December 08, 2007 :: 231 Views
Rick Strahl wrote the following in his Web log after performing a stress testing to Visual WebGui's scalability as taken from his Visual WebGui and a LINQ to SQL quirk post.
"Visual WebGui is intriguing. It's ridiculous how productive you can be with a tool like this compared to building an ASPX page. But somehow it feels like cheating..."
"well it's interesting. I hooked up Web Application Stress Tool to it and ran through my app and let it rip and surprisingly the throughput is like any other ASP.NET application in terms of number of requests. Now VWG will generate many more requests than your average postback style or even AJAX application, but still if the performance of that throughput with small requests is what I saw in these tests it looks like it should easily scale to at least the threadpool size of users (ie. 100 or so). FWIW, the throughput I saw was 185 req/second which is roughly what I see on a typical simple ASP.NET application. This is with 20 clients and a stress multiplier of 10 with no request limits..."

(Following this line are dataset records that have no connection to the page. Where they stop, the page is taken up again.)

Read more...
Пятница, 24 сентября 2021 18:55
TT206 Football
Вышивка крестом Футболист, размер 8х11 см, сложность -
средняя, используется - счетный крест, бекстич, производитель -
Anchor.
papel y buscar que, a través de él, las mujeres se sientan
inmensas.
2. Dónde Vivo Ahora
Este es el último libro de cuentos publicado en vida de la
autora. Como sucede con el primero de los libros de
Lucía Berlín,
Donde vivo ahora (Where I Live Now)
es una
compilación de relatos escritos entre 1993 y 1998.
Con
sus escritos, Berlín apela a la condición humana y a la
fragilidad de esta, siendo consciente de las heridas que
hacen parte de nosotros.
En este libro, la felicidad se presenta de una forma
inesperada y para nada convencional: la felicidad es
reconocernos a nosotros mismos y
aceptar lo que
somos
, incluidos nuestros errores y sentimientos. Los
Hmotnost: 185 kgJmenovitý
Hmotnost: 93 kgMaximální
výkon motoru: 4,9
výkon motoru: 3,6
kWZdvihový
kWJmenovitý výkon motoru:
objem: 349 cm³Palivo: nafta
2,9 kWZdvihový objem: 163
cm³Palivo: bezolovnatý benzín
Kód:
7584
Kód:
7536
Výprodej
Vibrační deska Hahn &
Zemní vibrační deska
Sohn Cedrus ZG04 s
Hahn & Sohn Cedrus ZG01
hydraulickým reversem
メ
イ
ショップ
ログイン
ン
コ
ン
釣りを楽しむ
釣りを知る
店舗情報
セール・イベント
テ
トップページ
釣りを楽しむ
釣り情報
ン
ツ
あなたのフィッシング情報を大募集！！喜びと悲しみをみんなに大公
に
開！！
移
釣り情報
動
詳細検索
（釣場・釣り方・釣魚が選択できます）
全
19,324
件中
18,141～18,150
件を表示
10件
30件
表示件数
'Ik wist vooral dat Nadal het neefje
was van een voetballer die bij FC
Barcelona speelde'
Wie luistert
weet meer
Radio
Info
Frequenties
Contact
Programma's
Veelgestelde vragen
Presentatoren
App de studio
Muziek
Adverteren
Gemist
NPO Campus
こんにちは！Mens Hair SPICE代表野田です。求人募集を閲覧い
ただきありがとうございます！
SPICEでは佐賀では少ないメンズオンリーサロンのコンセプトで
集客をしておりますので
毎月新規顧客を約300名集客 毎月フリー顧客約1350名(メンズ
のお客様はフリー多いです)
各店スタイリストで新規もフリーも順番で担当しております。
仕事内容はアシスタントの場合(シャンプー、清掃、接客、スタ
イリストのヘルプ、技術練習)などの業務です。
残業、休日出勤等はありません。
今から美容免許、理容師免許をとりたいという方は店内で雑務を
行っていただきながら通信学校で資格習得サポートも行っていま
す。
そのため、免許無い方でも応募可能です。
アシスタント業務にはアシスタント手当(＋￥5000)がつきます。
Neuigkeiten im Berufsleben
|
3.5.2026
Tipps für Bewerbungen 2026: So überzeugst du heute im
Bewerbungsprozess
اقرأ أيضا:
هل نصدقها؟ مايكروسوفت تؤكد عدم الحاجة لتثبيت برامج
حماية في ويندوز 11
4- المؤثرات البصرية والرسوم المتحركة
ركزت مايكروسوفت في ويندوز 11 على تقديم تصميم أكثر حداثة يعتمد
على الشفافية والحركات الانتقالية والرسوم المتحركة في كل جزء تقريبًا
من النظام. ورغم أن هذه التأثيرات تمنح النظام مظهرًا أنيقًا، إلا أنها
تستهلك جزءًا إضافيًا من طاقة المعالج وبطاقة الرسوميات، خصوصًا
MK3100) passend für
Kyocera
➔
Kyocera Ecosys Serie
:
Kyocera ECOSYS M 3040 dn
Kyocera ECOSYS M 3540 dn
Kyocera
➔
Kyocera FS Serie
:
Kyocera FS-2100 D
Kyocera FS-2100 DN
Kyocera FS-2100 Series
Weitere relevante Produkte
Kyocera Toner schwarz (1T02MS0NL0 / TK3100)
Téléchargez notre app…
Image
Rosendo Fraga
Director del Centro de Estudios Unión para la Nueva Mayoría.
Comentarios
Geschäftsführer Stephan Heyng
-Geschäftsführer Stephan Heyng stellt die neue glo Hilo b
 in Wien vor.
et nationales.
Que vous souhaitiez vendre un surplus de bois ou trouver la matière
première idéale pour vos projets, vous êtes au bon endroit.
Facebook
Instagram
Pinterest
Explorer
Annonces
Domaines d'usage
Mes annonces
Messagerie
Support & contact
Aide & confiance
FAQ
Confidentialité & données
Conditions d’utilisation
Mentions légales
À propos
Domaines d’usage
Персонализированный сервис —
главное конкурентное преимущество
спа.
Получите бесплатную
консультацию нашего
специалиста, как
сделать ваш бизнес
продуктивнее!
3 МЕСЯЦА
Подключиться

"I think the biggest issues that I see with VWG are not the scalability but a number of visual inconsistencies. The way textboxes work for example (tabbing around a form for example) is a bit odd, the way lists and anything scrollable look is a little weird etc. - a bunch of small little things that add up. But as I mentioned it's come a long way from the last time I checked which is about a half a year ago. I suspect with the way this product is evolving this is going to improve and offer a solution to a very specialized scenario."